Novos horizontes
por Barbara DemerovQualquer história sobre a relação de amor e confiança entre um humano e um animal precisa soar verdadeira, genuína. Especialmente quando a história em questão aborda temas fortes como o mal que o próprio humano faz com a fauna, assim como a repercussão disso na vida de alguém que é contra a violência animal. A Menina e o Leão pode ter problemas (mais técnicos do que em termos do trabalho do elenco), mas aos poucos vai se tornando um filme completamente capaz de entregar emoção e reflexão através da jovem Mia (Daniah De Villiers) e do leão branco Charlie. Boa parte da execução crível desta amizade se dá por conta da produção ter sido realizada ao longo de três anos, tempo suficiente para um elo entre a atriz e o animal selvagem ser criado.
É inegável sentir receio ao ver De Villiers tão próxima e confortável ao lado do leão, que vai crescendo até se tornar assustadoramente grande. Porém, o receio vai dando espaço para a ternura, e a dúvida que paira se ele poderia atacar Mia a qualquer momento também some. O que fica é o lado humano tentando a todo custo ajudar o lado selvagem em meio a um local natural ocupado e enfraquecido por homens que enxergam os leões como um grande mercado de dinheiro. A relação entre Mia e Charlie, além de bonita, prova que filmes deste gênero podem dar certo mesmo se não representarem em tela a relação entre humanos e cachorros, por exemplo. Leões, por mais selvagens que sejam, são tão inteligentes quanto o melhor amigo do homem e também reagem ao afeto.

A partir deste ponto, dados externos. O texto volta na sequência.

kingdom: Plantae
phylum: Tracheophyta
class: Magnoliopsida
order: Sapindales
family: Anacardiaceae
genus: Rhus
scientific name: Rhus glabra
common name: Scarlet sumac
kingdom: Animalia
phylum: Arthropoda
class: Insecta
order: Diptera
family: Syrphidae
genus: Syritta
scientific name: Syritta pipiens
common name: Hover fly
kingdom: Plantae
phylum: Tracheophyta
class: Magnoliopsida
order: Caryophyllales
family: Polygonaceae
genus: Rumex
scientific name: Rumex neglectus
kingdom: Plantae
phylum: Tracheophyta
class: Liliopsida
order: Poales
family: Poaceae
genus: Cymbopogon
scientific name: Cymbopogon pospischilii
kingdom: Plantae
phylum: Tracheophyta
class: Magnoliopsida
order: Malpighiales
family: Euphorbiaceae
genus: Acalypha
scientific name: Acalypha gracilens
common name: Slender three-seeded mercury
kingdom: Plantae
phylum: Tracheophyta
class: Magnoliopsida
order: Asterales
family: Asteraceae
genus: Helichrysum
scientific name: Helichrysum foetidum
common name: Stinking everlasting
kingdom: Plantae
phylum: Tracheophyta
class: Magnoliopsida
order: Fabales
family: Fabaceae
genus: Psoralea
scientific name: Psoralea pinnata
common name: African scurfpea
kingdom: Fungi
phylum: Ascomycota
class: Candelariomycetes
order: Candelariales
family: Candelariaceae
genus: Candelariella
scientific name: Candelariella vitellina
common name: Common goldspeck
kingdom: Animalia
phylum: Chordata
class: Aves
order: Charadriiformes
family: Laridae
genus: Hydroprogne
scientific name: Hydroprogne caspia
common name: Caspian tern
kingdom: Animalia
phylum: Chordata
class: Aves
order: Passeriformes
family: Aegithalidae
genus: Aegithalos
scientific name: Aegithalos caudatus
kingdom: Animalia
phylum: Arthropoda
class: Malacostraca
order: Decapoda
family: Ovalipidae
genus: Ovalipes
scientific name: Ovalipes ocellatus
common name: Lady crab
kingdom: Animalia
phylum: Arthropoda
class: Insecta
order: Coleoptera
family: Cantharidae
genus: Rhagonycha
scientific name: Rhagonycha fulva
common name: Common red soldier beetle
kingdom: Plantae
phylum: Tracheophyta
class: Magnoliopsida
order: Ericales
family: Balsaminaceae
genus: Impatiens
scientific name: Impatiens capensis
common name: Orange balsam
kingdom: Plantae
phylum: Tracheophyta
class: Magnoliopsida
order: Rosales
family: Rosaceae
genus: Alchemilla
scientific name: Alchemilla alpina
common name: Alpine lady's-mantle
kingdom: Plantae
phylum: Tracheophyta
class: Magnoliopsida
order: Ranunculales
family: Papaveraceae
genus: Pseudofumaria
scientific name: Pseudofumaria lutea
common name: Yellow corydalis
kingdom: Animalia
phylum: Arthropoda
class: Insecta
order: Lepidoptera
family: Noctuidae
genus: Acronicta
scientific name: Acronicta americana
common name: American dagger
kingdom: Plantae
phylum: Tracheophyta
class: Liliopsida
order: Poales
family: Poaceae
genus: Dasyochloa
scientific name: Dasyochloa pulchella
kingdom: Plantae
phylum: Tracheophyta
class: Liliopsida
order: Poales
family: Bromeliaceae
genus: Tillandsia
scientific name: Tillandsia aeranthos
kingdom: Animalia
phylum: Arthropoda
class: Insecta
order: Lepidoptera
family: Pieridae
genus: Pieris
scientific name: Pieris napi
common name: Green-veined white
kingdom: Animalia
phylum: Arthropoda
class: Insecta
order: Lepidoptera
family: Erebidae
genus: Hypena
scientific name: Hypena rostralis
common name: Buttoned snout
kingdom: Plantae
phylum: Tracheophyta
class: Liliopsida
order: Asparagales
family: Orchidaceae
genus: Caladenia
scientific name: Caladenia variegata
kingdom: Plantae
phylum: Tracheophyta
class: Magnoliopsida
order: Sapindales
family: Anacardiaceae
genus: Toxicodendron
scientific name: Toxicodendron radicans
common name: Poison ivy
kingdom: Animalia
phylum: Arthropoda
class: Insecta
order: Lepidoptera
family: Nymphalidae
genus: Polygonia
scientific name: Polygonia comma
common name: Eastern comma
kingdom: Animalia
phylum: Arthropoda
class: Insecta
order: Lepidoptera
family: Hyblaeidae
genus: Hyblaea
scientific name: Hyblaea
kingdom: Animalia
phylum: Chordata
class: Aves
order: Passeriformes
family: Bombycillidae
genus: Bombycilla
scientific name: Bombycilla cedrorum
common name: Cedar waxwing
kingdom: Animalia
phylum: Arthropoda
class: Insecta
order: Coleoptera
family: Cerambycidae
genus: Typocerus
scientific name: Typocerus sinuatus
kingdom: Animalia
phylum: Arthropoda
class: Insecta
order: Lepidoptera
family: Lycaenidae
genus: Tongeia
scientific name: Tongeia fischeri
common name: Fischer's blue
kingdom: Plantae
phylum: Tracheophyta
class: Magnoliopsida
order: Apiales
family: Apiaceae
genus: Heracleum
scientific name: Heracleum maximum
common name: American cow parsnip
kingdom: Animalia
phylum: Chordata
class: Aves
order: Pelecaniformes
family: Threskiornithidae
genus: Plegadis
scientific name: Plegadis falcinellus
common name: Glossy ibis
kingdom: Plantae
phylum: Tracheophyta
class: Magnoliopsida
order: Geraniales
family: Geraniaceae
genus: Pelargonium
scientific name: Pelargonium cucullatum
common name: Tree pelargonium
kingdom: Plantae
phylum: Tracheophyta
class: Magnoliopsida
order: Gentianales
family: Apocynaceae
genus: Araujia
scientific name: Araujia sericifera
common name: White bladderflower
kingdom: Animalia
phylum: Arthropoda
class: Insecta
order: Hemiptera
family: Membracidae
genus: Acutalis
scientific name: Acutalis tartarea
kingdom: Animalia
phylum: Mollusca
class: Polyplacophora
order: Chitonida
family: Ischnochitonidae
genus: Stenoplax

A Menina e o Leão começa um tanto prejudicado pela sua montagem, que parece ter pressa para mostrar o leão já crescido e, com isso, reduz a força no desenvolvimento dos problemas vividos pela família de Mia. O pai, John (Langley Kirkwood), que comprou uma fazenda de leões na África do Sul, tem uma moral duvidosa no que se diz respeito ao tratamento dos animais, enquanto a mãe Alice (Mélanie Laurent) é uma defensora deles - e que já presenciou situações terríveis no passado. O irmão de Mia, Mick (Ryan Mac Lennan), acaba se tornando um grande companheiro da protagonista, mas sua história de fundo é contada rapidamente, apesar de aderir mais emoção próximo ao clímax. A passagem de tempo é marcada pelo crescimento de Charlie e aos poucos vemos o animal mais fora do que dentro de casa, transformando o filme em uma "jungle trip".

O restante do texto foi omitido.